Mit einem landesweiten Netz an Generhaltungsbeständen will Forstminister Helmut Brunner die genetische Vielfalt in Bayerns Wäldern für die Zukunft sichern. Den Anfang machte der Minister am 19. Oktober im Landkreis Berchtesgadener Land, wo er einen Tannenbestand als ersten Generhaltungswald Bayerns auswies.

„Wir wollen die Erbanlagen der Waldbäume in ihrer ganzen Bandbreite für nachfolgende Generationen erhalten“, sagte der Minister. Eine möglichst große genetische Vielfalt sei in Zeiten des Klimawandels von zentraler Bedeutung für den Fortbestand der Wälder. Denn die Genmerkmale der Bäume haben laut Brunner nicht nur entscheidenden Einfluss auf Wuchsverhalten und Widerstandskraft, sondern auch auf die Anpassungsfähigkeit an Umweltbedingungen.

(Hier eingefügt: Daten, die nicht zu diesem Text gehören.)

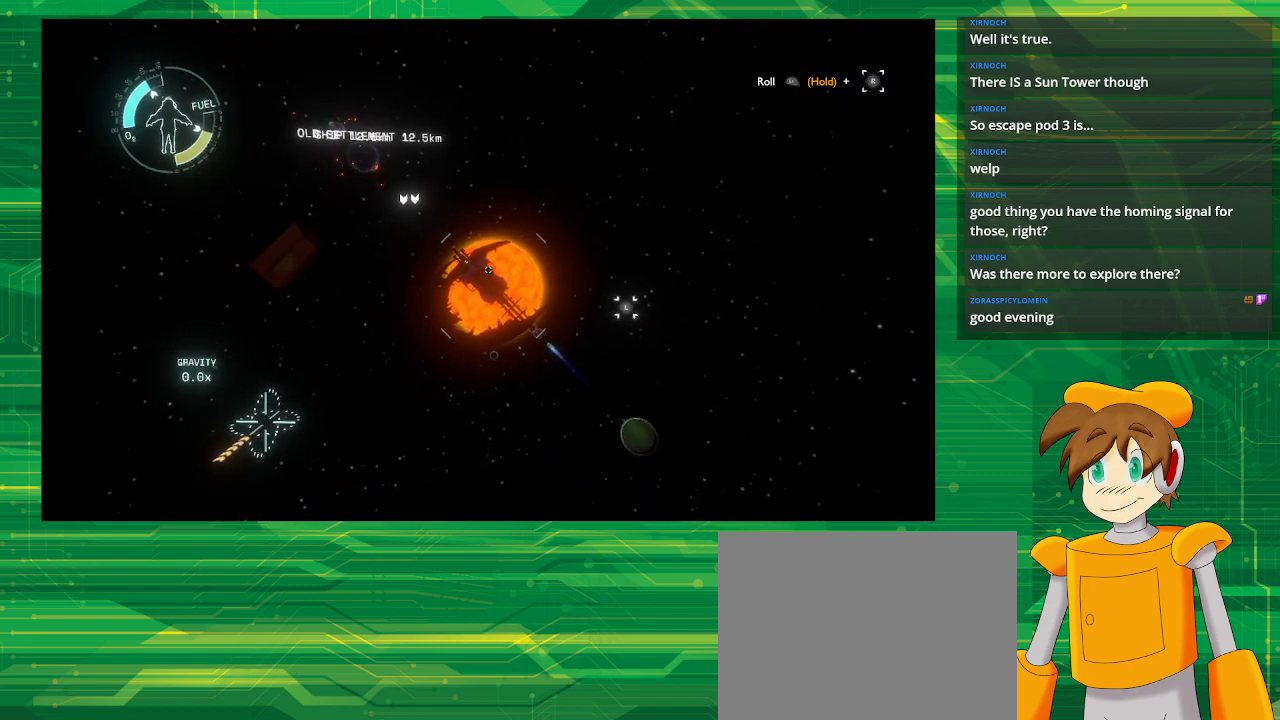
{"buttons": [], "left_stick": "up", "right_stick": "center", "events": []}
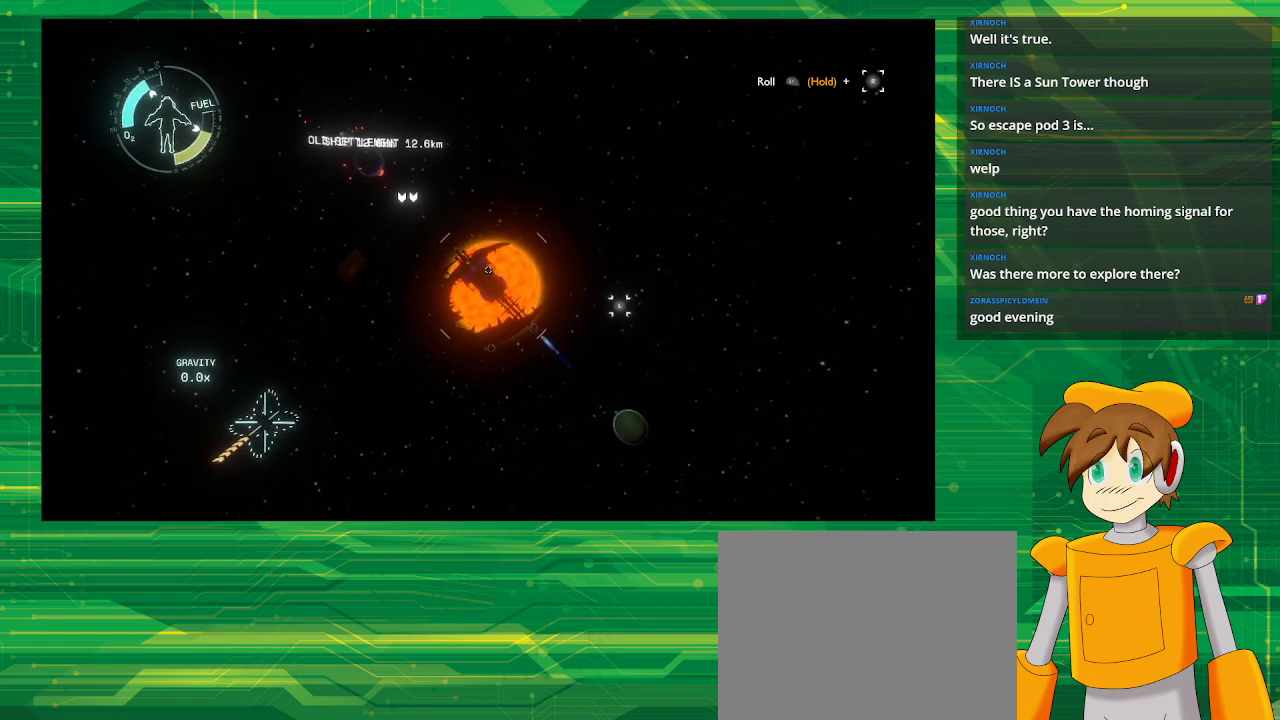
{"buttons": [], "left_stick": "up", "right_stick": "center", "events": []}
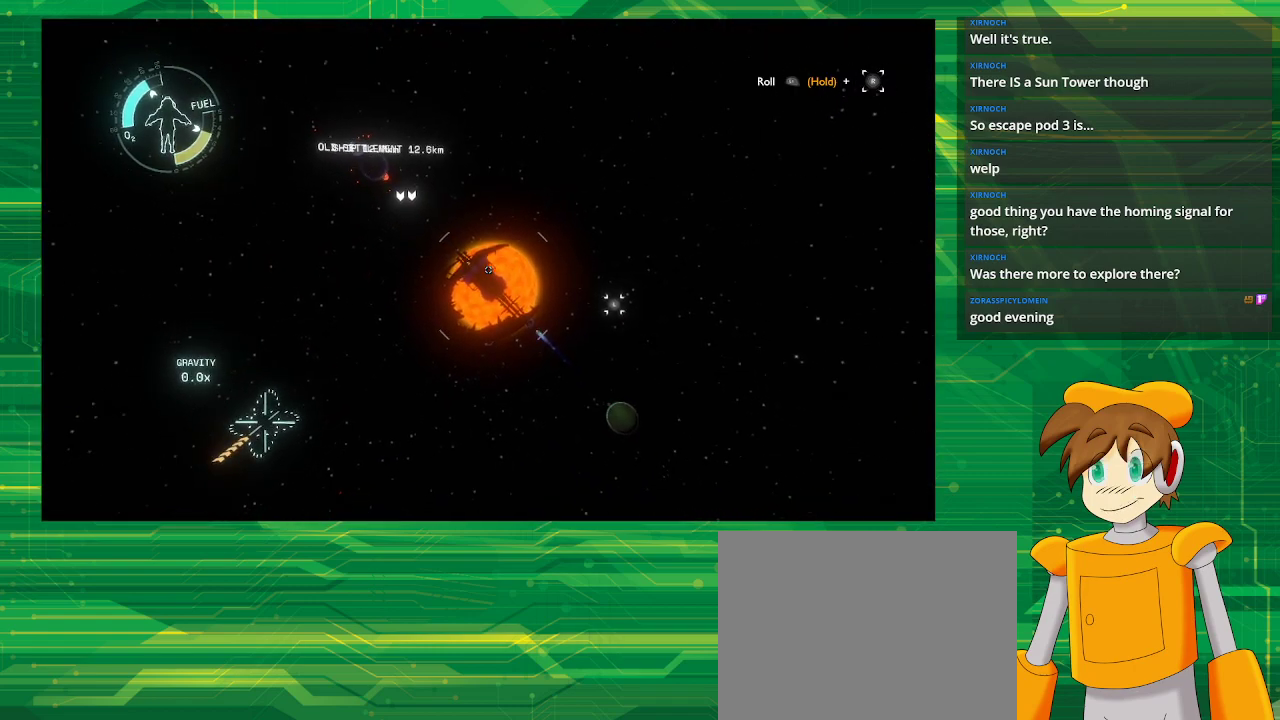
{"buttons": [], "left_stick": "up", "right_stick": "center", "events": []}
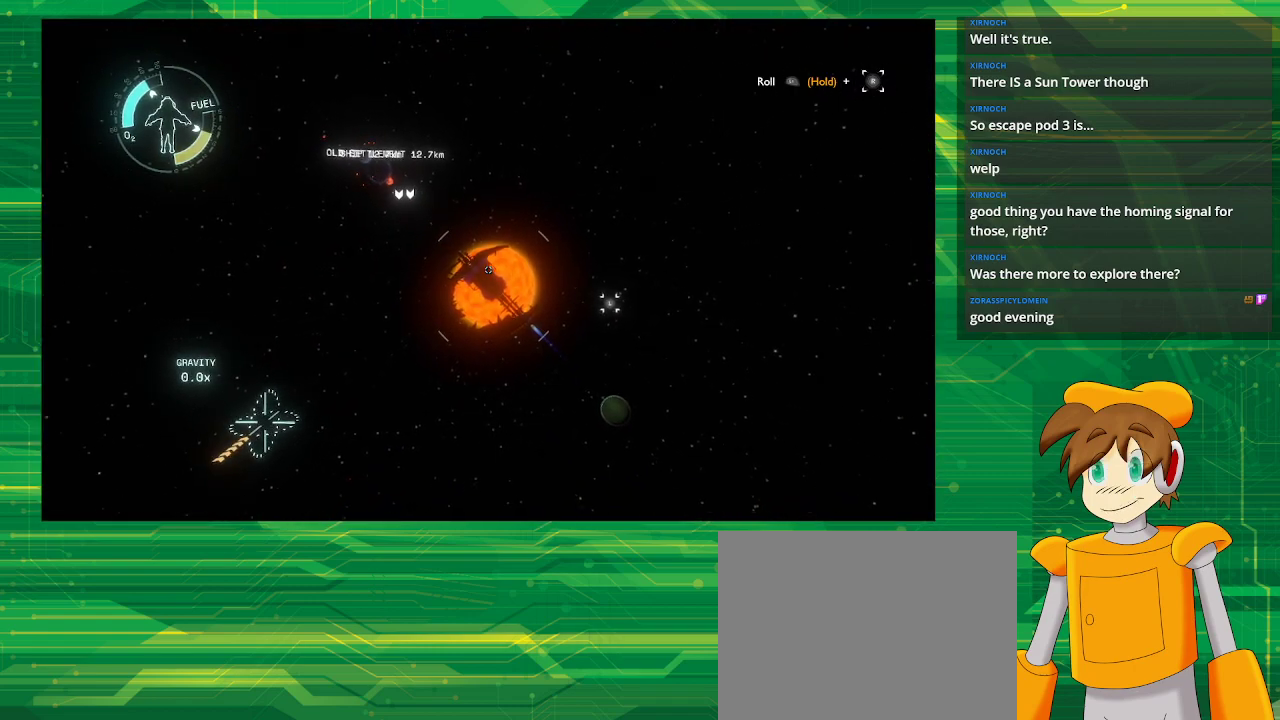
{"buttons": [], "left_stick": "up", "right_stick": "center", "events": []}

Die Generhaltungswälder müssen deshalb dem Minister zufolge besonderen Anforderungen gerecht werden: Sie müssen unter anderem vital, stabil, optimal an die örtlichen Klima- und Bodenverhältnisse angepasst und naturnah bewirtschaftet sein.
Die Waldbestände stehen fortan unter Dauerbeobachtung durch die Experten am Amt für forstliche Saat- und Pflanzenzucht (ASP) in Teisendorf und liefern unter anderem Samen für die Nachzucht neuer Wälder. Die künftigen Generhaltungsbestände sind einer von mehreren Bausteinen im „Konzept zum Erhalt und zur nachhaltigen Nutzung forstlicher Genressourcen“, das das ASP auf Initiative Brunners erarbeitet hat. Zudem wurden Langzeitbeobachtungsflächen eingerichtet, um frühzeitig Veränderungen in der genetischen Zusammensetzung zwischen Alt- und Jungbäumen zu erkennen.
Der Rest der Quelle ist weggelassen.